Speechless, she felt the white scorch of his words singeing into her consciousness. Prisoner of war? What war? The last one? That would mean he had been in captivity longer than she had—at least five years! But how could that be? Why would an American be a prisoner of war—hadn’t they been fighting on the same side? And what of his request to be reunited with his fellow officers? How many others were there? She was now entering
her second winter in Perm and had heard nothing about any captured Americans. Florence now felt seasick, as she would feel once more almost thirty years later, stepping off the chartered plane at JFK Airport, the sensation of having come unmoored in the dimension of time, of having been sealed away while the world had sped on without her.
She quickly launched into a translation of Captain Robbins’s request.
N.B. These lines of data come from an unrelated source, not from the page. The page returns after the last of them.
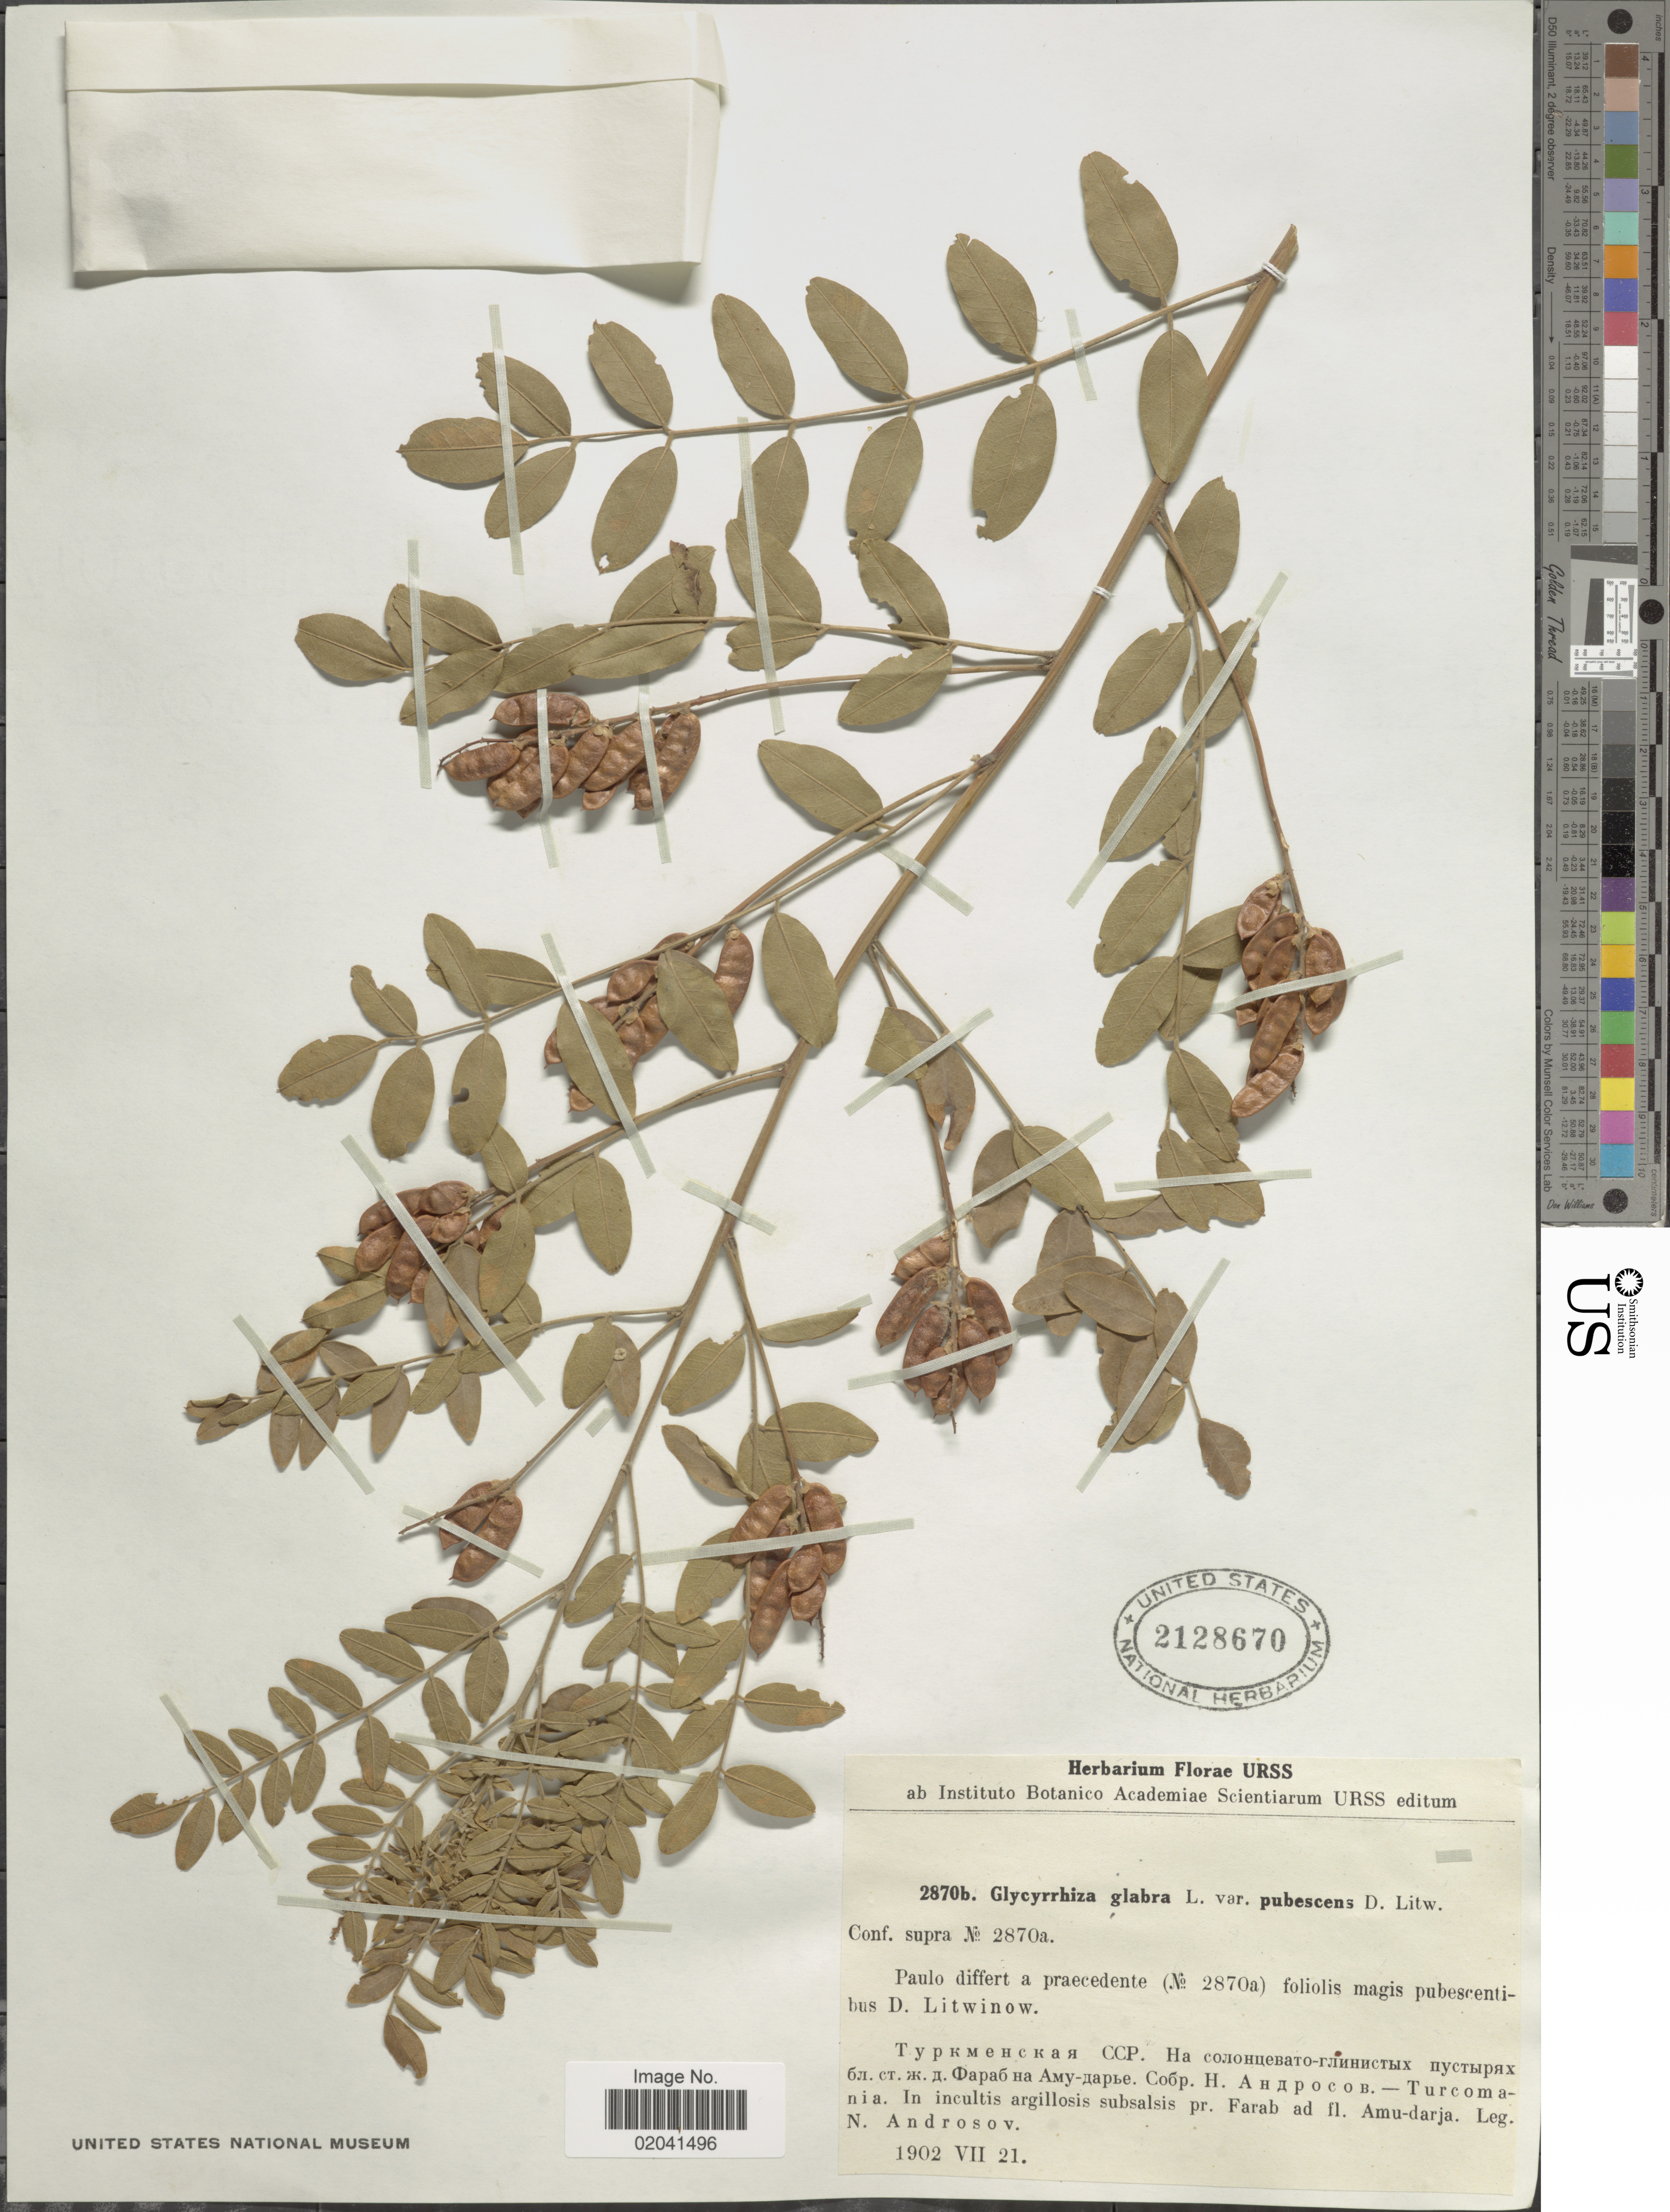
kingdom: Plantae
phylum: Tracheophyta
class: Magnoliopsida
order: Fabales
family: Fabaceae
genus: Glycyrrhiza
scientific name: Glycyrrhiza glabra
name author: L.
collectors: N. Androssov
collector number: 2870b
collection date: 1902-07-21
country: Turkmenistan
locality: Turcomania. pr. Farab ad fl. Amu-darja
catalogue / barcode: US 2128670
But Kachak needed no help comprehending it. Before she was through, his metal knuckles struck the side of Robbins’s cheek, making the prisoner’s head twist on his neck like a ribbon around a maypole. “No requests granted to spies,” he said and removed a handkerchief from his pocket to wipe the blood off his fingers.
—
She was given dinner: a full bowl of thick pea porridge and half a loaf—almost six hundred grams—of bread, baked so recently that it had not yet turned to stone. It all but melted in her mouth and was gone before she’d even gotten used to the spongy taste. Afterward she was led through to another part of the monastery, where the commandant had his office.
“Sit,” he told her. He himself remained standing, gazing through the frost-shaggy window while he smoked. The sky had acquired the carmine aura of premature evening. Florence could feel blood pulsing in her leg. She had dragged it behind her like a rotted hoe. She was appalled at her body’s lack of gratitude. Here she was, out of the biting cold for the first time, and what had the abscess done but use the respite to blossom into glory! It throbbed viciously, in sudden rivets of pain.
“You will speak to nobody about today,” the commandant said finally, turning to face her. “You will not mention it to prisoners or anyone in the administration of your camp.”
Florence said she understood.
He ground his cigarette out on a saucer on his desk. “Even in a task like this you are entirely replaceable. Remember that.”